What should an organization do?

In order to comply with the GDPR, an organization should follow these 8 practical and essential steps:

1. Awareness: be aware that the law is changing to the GDPR. All the people of an organization must understand the impact of this new piece of legislation.
2. Information audit: assess what personal data the organization holds, where it comes from and who it is shared with. The audit is usually conducted by a legal team or professional firms with expertise in privacy matters.
3. Draft privacy notice: after the audit is concluded, it is possible to draft a tailor-made privacy policy according to the types of personal data that the organization process. Certain organizations are advised to draft several privacy policies, for example, one which contains specific wording where special category data is collected, another one for commercial use, and another one for HR purposes.
4. DPO: where appropriate, appoint a Data Protection Officer (DPO). An organization is required to appoint a DPO – i.e. someone to take responsibility for data protection compliance – where carries out the regular and systematic monitoring of individuals on a large scale or, carries out the large-scale processing of special categories of data such as health records, or information about criminal conviction. A competent external DPO can bring technical expertise and help to save time.
5. Consent: review how the organization obtains, records and manages consent. Consent must be specific, granular, clear, prominent, properly documented and easily withdrawn.
6. Individuals’ rights: check the procedure and be sure that they cover all the rights that individuals have. According to the GDPR, individuals have the right to: be informed, access, rectification, erasure, object and restrict processing. Therefore, the organization, for instance, should be ready to react if someone asks to have their personal data delated or modified.
7. Data Breaches: make sure that the right procedures are in place to detect, report and investigate a personal data breach, so-called Incident Report Plan. Authorities must be notified of any breach of the regulations within 72 hours of the event.
8. Training: ensure that organization personnel is trained about the GDPR compliance. A GDPR crash course along with periodic training would be appropriate in certain circumstances.
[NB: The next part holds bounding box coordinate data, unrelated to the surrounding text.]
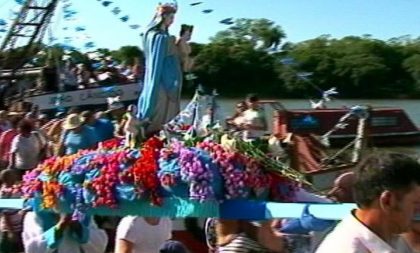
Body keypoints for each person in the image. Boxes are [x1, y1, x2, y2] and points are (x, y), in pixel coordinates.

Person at [315, 152, 420, 253]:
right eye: (416, 204)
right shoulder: (348, 249)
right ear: (387, 201)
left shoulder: (389, 234)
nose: (417, 213)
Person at [137, 2, 183, 136]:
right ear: (162, 16)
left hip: (165, 78)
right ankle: (154, 135)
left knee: (166, 111)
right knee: (161, 108)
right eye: (170, 17)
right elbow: (161, 60)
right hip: (163, 80)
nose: (172, 20)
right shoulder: (159, 37)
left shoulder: (159, 35)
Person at [22, 212, 108, 253]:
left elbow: (99, 247)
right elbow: (33, 249)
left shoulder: (83, 215)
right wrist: (60, 227)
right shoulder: (34, 216)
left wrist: (78, 228)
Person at [0, 169, 23, 253]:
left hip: (19, 227)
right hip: (9, 229)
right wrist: (11, 232)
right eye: (12, 176)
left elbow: (18, 206)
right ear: (7, 179)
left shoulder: (15, 188)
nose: (16, 177)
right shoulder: (4, 193)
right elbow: (5, 214)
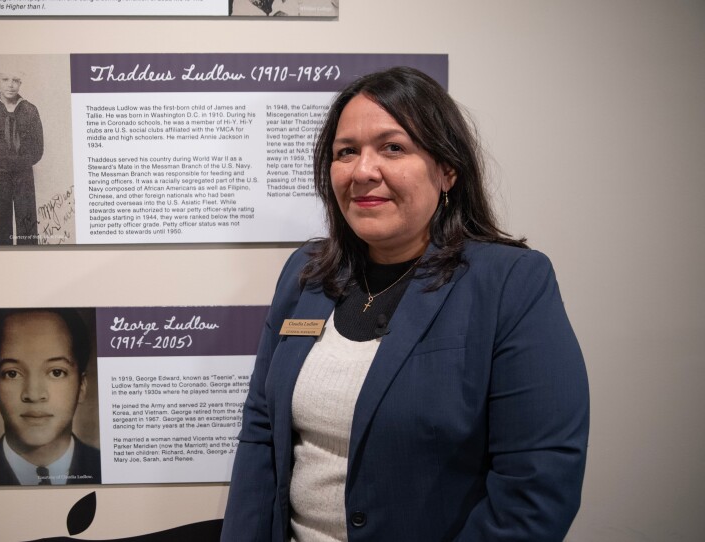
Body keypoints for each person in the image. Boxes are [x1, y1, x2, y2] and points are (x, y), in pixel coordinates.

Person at [221, 67, 589, 541]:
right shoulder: (305, 273)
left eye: (393, 148)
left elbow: (537, 485)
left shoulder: (510, 283)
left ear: (447, 169)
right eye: (345, 152)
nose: (362, 171)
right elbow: (261, 431)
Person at [0, 308, 100, 486]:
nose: (34, 395)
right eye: (12, 374)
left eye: (56, 372)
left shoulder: (109, 470)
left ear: (81, 386)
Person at [0, 70, 43, 245]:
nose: (10, 85)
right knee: (0, 225)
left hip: (23, 176)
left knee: (27, 226)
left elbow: (38, 145)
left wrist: (23, 163)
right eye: (5, 80)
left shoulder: (30, 110)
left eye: (16, 80)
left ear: (21, 83)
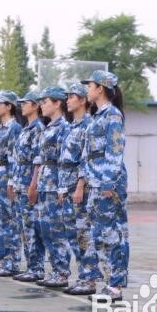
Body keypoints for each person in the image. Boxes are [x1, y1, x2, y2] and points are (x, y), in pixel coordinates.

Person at [81, 70, 130, 303]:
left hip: (107, 182)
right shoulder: (97, 116)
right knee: (99, 233)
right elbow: (89, 153)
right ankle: (110, 283)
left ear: (101, 88)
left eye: (90, 86)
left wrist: (108, 181)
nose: (87, 90)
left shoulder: (112, 115)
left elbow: (115, 149)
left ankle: (115, 286)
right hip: (95, 181)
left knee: (113, 233)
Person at [61, 83, 102, 296]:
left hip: (81, 188)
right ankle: (82, 276)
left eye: (72, 96)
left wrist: (79, 186)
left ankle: (90, 278)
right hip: (67, 186)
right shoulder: (71, 126)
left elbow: (85, 160)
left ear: (82, 101)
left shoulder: (88, 125)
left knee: (85, 233)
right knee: (74, 234)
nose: (67, 100)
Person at [34, 87, 72, 288]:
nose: (42, 105)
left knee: (57, 229)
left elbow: (64, 160)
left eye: (45, 101)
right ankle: (56, 269)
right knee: (44, 228)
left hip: (55, 183)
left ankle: (62, 272)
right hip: (44, 184)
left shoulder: (64, 128)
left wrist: (62, 187)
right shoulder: (47, 127)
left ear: (58, 103)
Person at [12, 91, 47, 282]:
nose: (22, 106)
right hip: (20, 182)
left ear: (35, 106)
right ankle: (31, 266)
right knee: (25, 227)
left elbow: (38, 161)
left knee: (33, 227)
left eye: (26, 103)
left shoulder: (38, 128)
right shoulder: (26, 128)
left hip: (29, 184)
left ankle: (37, 267)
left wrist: (33, 184)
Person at [0, 91, 24, 277]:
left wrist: (12, 181)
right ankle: (3, 259)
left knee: (10, 221)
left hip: (6, 179)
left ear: (9, 106)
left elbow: (14, 158)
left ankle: (13, 261)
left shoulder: (14, 128)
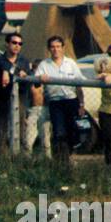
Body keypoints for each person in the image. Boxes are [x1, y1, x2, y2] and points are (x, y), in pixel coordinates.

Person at [36, 35, 83, 163]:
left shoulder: (71, 63)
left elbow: (79, 84)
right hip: (55, 102)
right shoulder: (44, 65)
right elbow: (36, 81)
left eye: (58, 46)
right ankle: (62, 160)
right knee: (59, 131)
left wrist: (81, 104)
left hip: (71, 100)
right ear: (49, 49)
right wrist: (40, 78)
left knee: (71, 130)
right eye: (52, 47)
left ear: (63, 48)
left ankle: (69, 154)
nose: (55, 49)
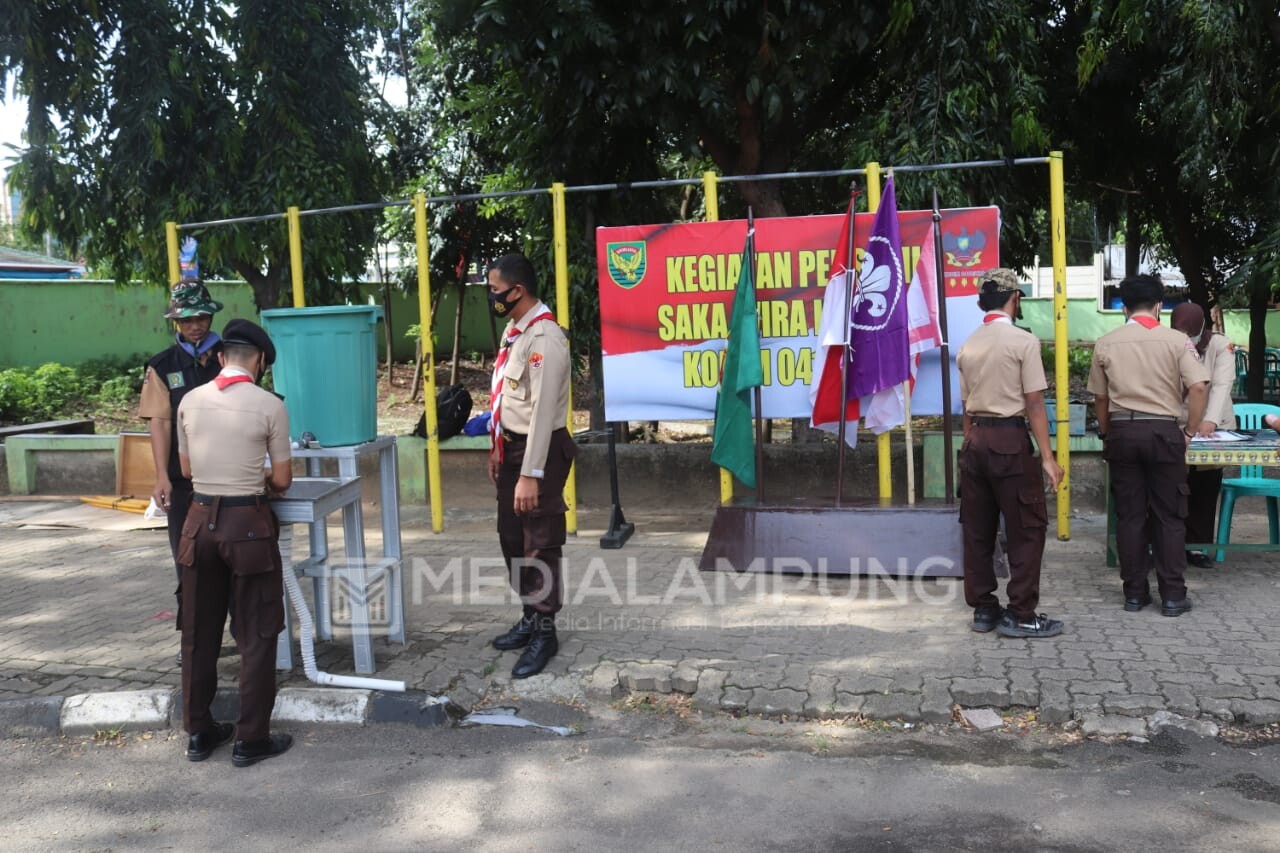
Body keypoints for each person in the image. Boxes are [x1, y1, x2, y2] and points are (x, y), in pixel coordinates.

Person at [176, 319, 294, 766]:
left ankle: (199, 733)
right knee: (257, 633)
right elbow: (282, 479)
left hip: (198, 522)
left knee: (197, 631)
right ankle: (250, 739)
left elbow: (187, 471)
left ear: (222, 357)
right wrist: (257, 473)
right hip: (247, 527)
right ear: (260, 361)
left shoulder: (190, 400)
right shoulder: (270, 406)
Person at [1089, 275, 1209, 617]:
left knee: (1129, 516)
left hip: (1123, 433)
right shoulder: (1177, 341)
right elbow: (1198, 387)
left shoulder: (1106, 342)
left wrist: (1110, 431)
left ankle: (1134, 595)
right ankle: (1172, 596)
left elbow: (1100, 398)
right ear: (1159, 305)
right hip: (1164, 433)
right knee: (1169, 516)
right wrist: (1190, 430)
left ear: (1123, 308)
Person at [956, 269, 1065, 639]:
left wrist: (971, 446)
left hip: (976, 443)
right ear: (1014, 298)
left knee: (978, 530)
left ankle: (984, 610)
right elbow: (1034, 403)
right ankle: (1021, 614)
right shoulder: (1023, 342)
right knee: (1027, 528)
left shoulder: (968, 345)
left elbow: (967, 409)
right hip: (1009, 442)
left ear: (979, 302)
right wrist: (1048, 459)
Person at [485, 253, 577, 678]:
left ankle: (545, 632)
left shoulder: (546, 338)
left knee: (538, 540)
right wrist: (496, 448)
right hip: (512, 449)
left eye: (496, 291)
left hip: (538, 453)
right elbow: (506, 398)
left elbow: (542, 414)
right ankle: (528, 617)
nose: (492, 297)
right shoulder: (515, 332)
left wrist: (529, 474)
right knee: (511, 537)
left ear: (517, 292)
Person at [138, 278, 225, 664]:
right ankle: (192, 641)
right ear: (176, 321)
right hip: (184, 483)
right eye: (187, 319)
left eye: (202, 317)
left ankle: (247, 635)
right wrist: (160, 476)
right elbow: (159, 422)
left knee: (237, 559)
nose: (196, 326)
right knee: (188, 562)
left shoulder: (230, 356)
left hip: (230, 478)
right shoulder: (162, 366)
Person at [1170, 302, 1235, 568]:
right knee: (1171, 486)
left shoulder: (1221, 345)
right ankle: (1169, 545)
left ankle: (1197, 546)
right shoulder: (1167, 341)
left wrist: (1209, 421)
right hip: (1178, 422)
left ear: (1201, 330)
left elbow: (1222, 384)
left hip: (1214, 422)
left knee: (1205, 486)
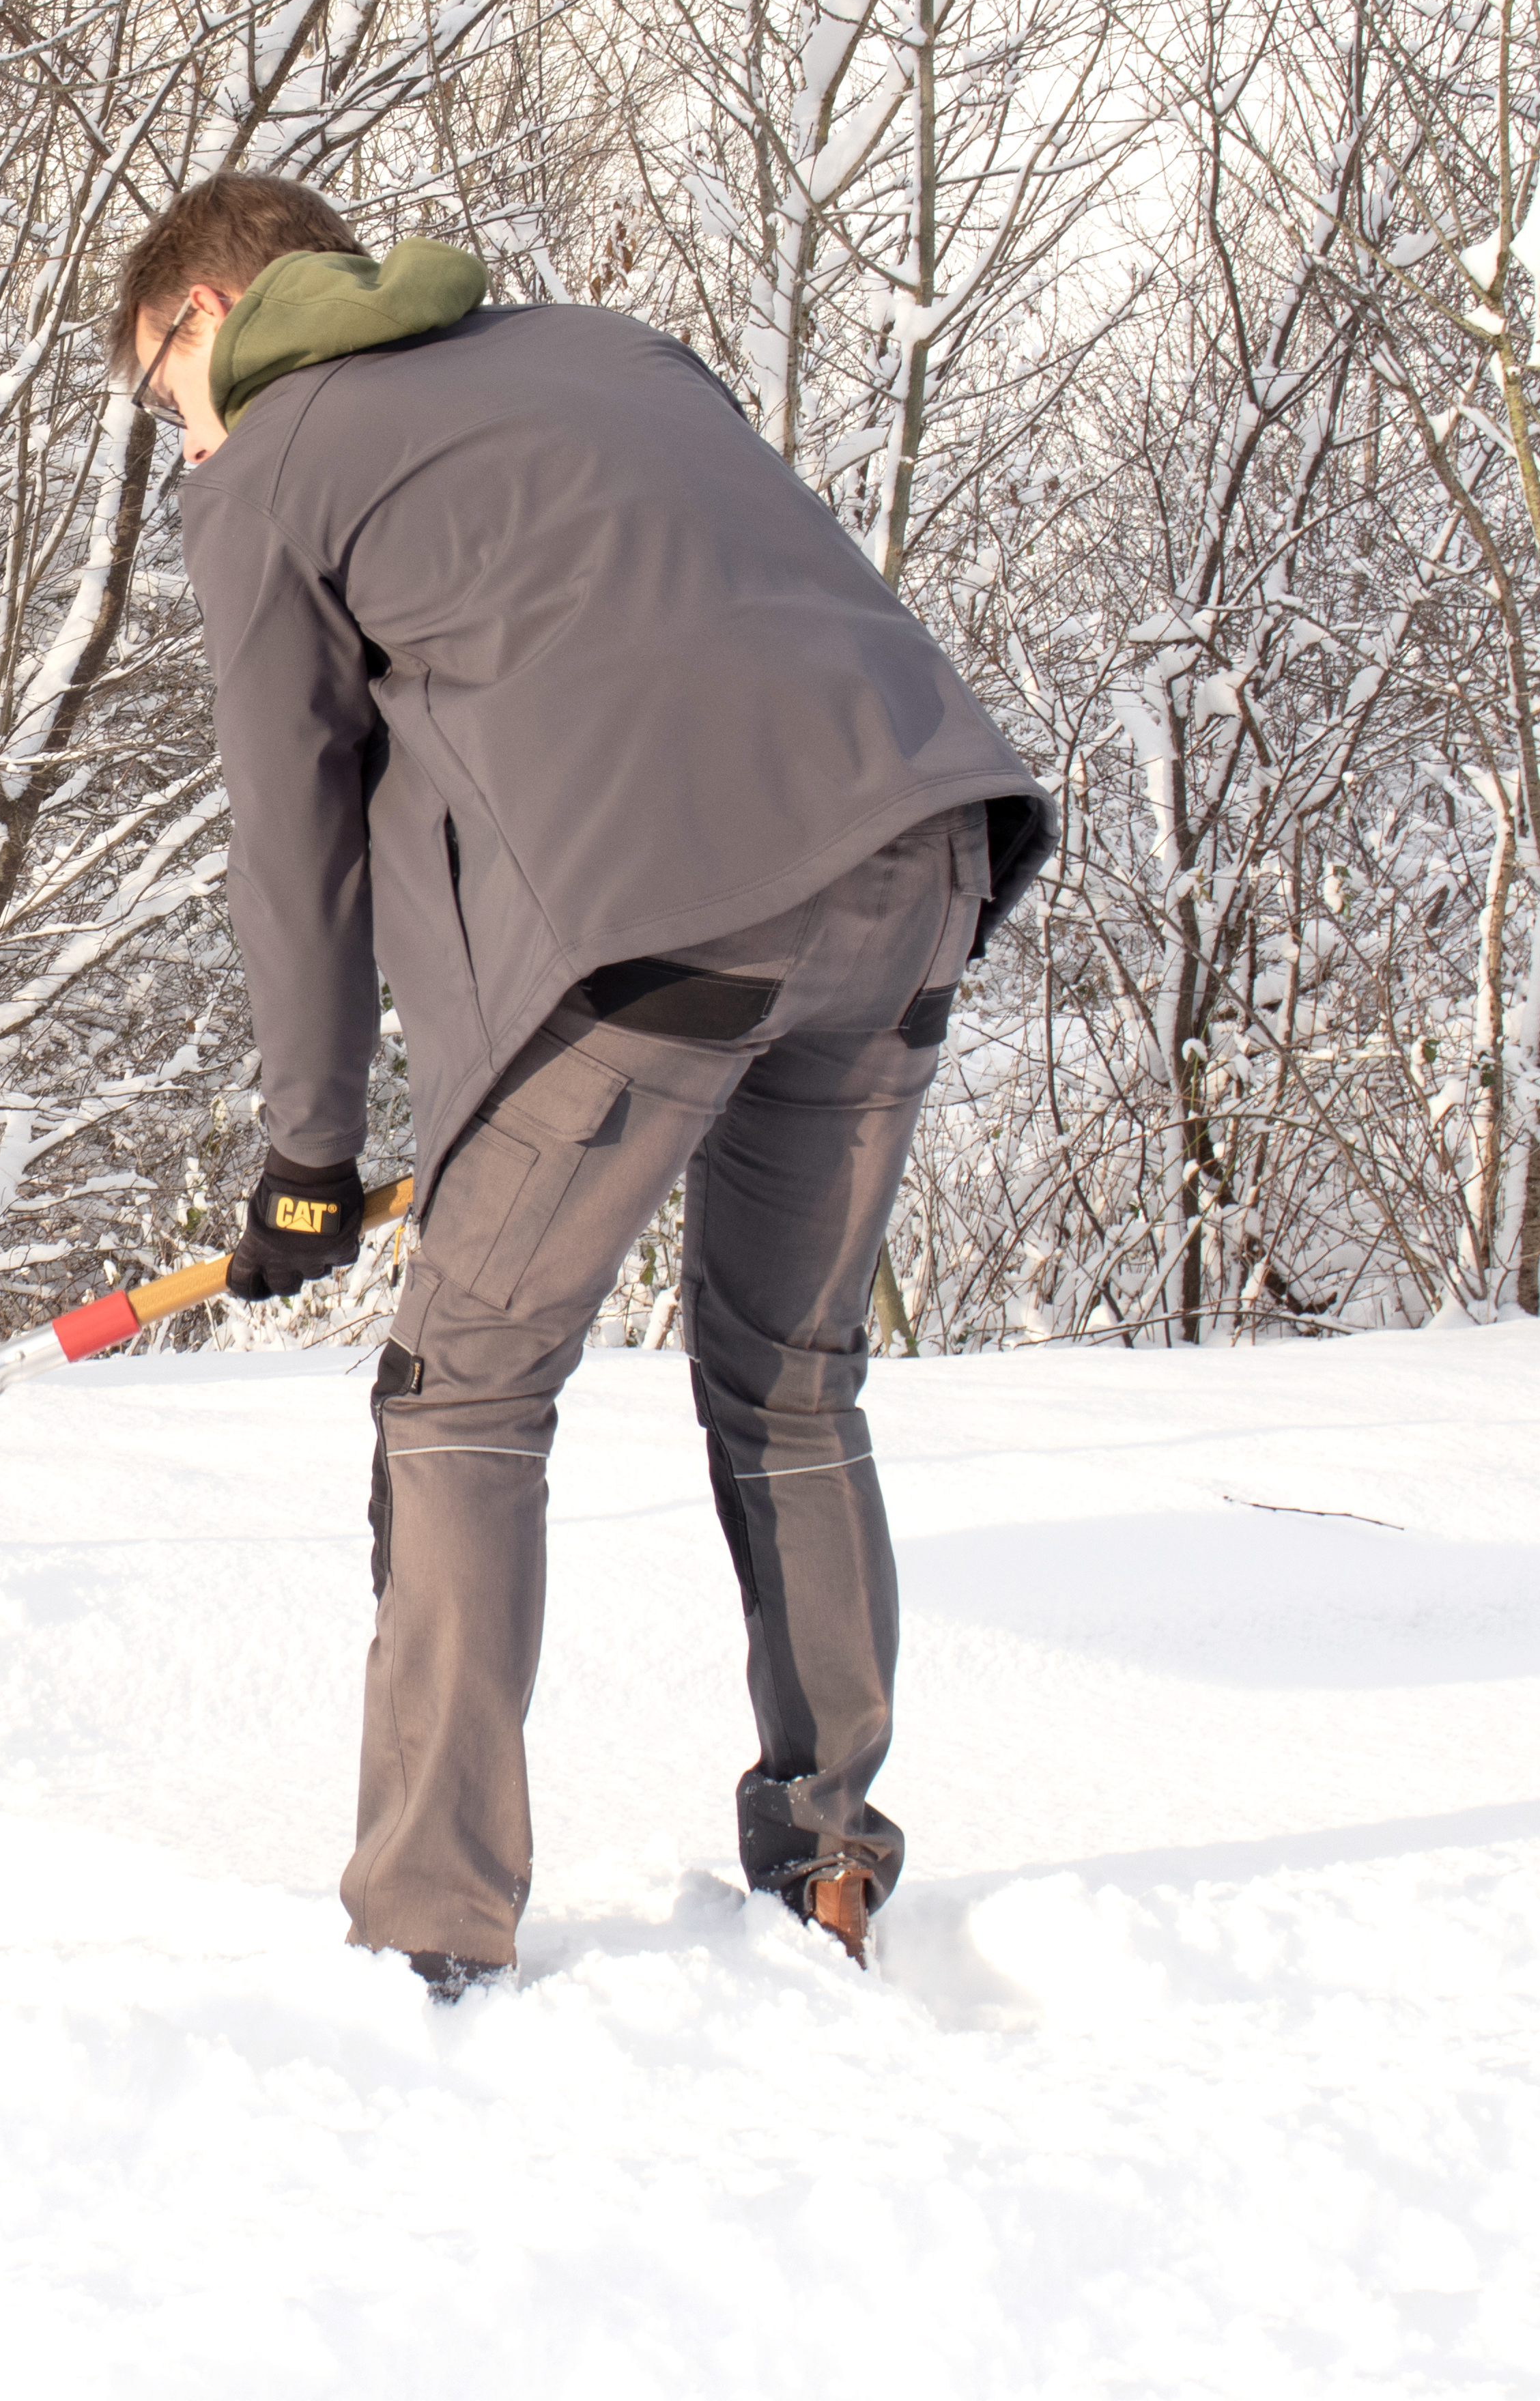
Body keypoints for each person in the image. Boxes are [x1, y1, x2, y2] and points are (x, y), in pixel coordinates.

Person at [119, 173, 1051, 1999]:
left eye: (164, 392)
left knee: (465, 1390)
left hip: (681, 915)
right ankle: (831, 1861)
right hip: (922, 857)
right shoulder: (602, 350)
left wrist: (310, 1152)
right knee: (790, 1385)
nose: (181, 435)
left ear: (213, 307)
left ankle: (430, 1929)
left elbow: (289, 837)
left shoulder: (275, 463)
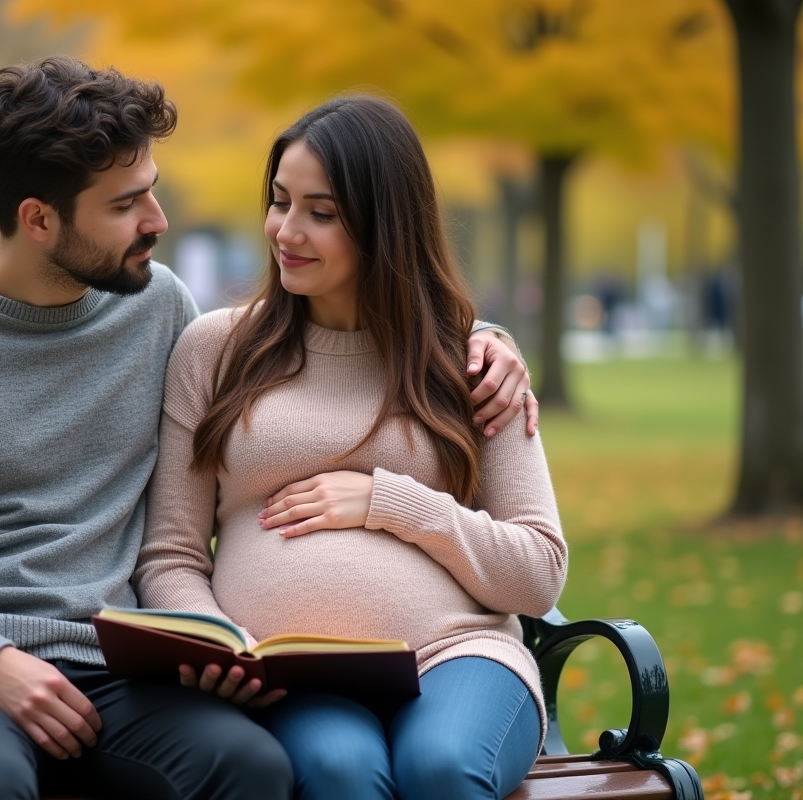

Will the GDPR affect the data that a ship uses and shares?

Yes, in so far as such data is considered Personal Data pursuant to article 4 of the GDPR.

Is a commercial data (B/L, Data of Vessel) subject to GDPR?

No, unless commercial data includes personal data.

Are the GDPR fines excluded from a P&I cover?

No. However, cover for such fine would indeed requires that all the reasonable steps to avoid the breach had been taken.